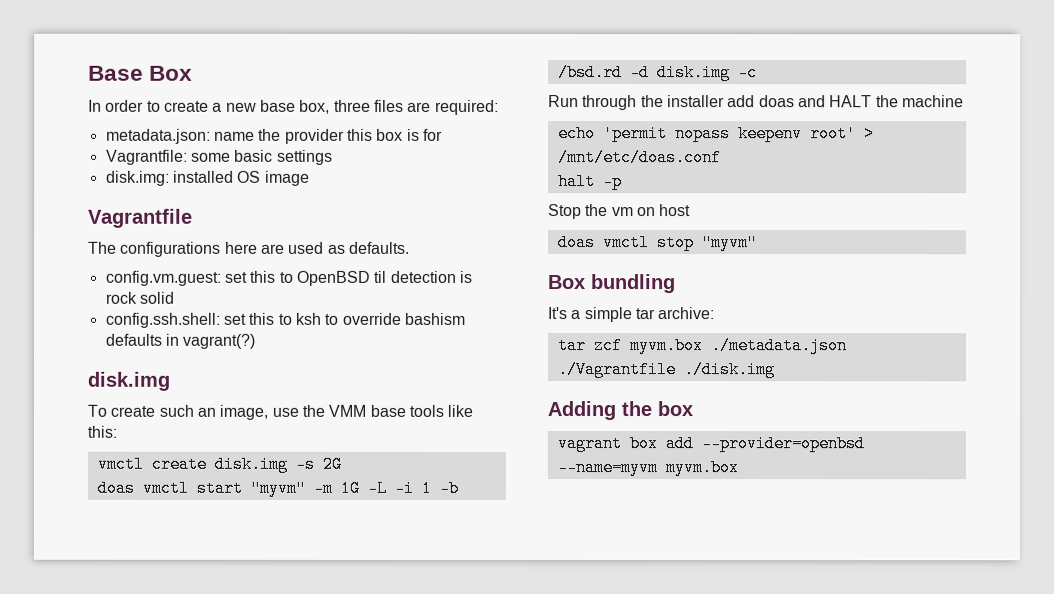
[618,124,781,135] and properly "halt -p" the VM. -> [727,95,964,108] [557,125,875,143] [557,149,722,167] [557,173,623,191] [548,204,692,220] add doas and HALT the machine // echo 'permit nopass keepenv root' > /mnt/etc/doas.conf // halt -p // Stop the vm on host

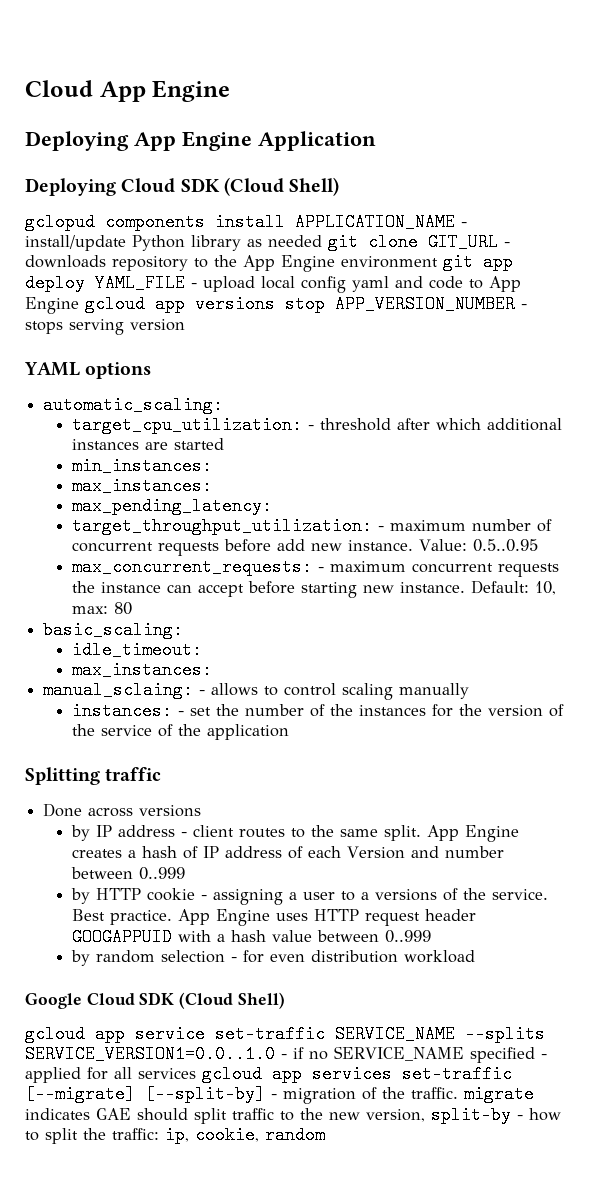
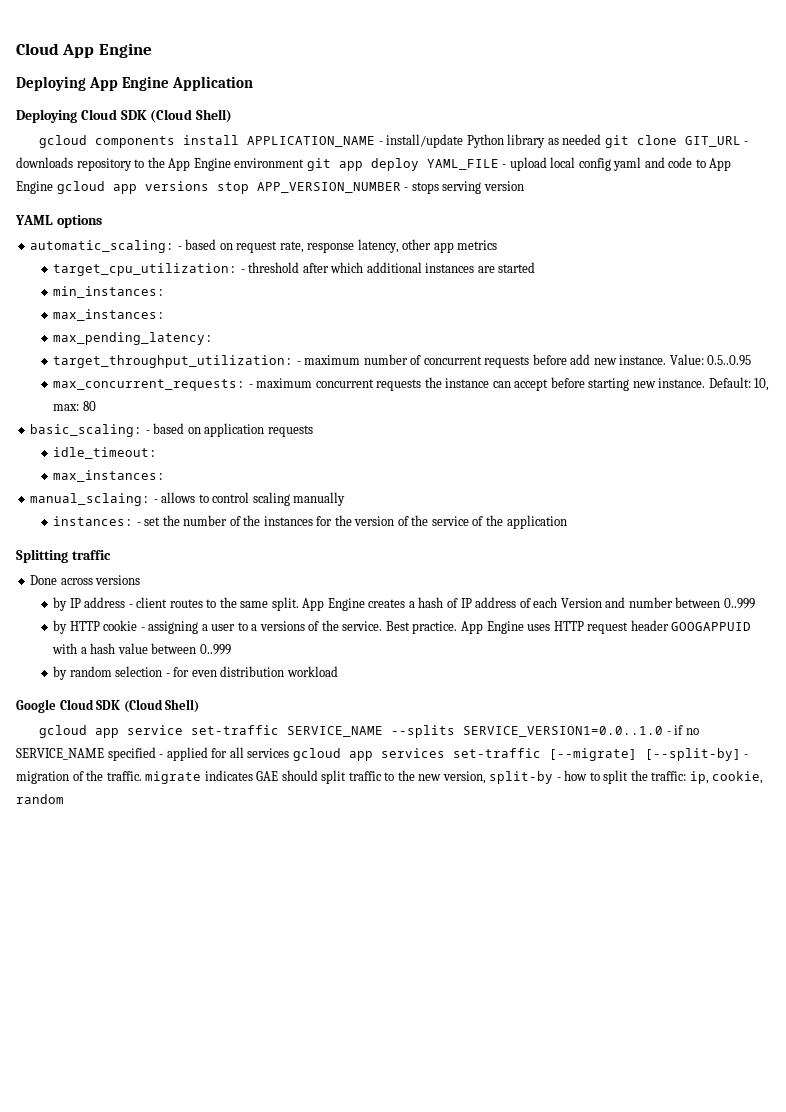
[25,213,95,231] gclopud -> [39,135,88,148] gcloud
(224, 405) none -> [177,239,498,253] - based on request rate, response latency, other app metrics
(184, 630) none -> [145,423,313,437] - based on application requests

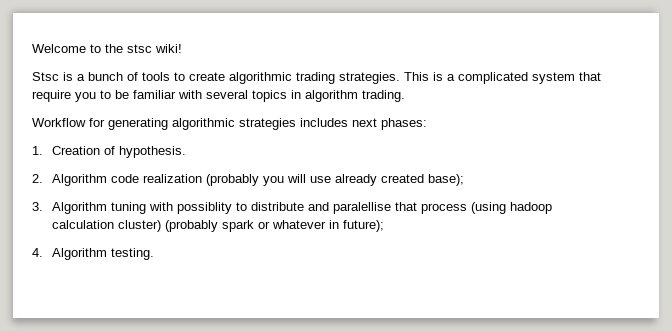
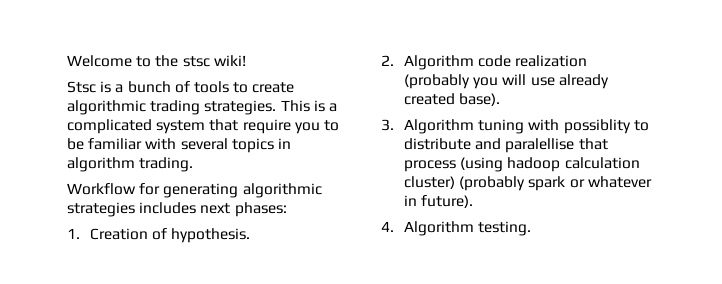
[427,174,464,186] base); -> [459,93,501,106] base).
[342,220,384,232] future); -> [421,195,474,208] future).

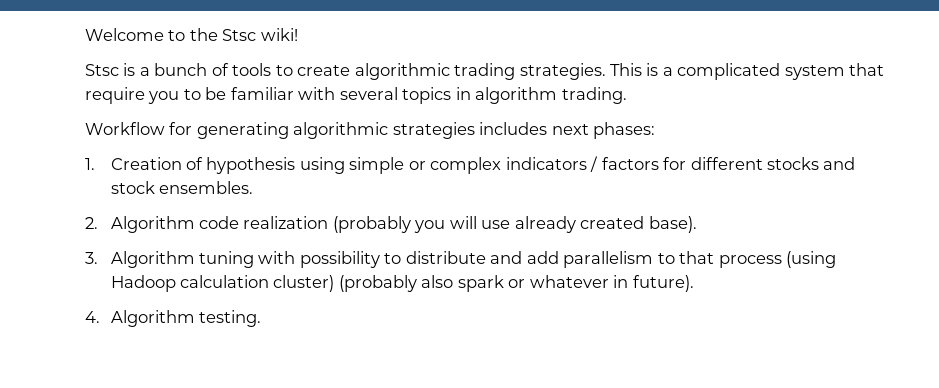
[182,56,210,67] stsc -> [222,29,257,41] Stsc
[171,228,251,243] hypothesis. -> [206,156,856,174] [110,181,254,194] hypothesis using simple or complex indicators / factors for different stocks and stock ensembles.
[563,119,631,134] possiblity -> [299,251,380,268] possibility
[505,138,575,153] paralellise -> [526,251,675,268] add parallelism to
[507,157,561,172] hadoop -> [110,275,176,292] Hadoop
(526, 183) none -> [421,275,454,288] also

INSTRUCTIONS FOR THE TASK ->
The lines above starting at the one that contains "[171,228,251,243] hypothesis. ->" and ending at the one that contains "[563,119,631,134] possiblity ->" must be transcribed exactly, and no other lines may appear.

RESPONSE BOX ->
[171,228,251,243] hypothesis. -> [206,156,856,174] [110,181,254,194] hypothesis using simple or complex indicators / factors for different stocks and stock ensembles.
[563,119,631,134] possiblity -> [299,251,380,268] possibility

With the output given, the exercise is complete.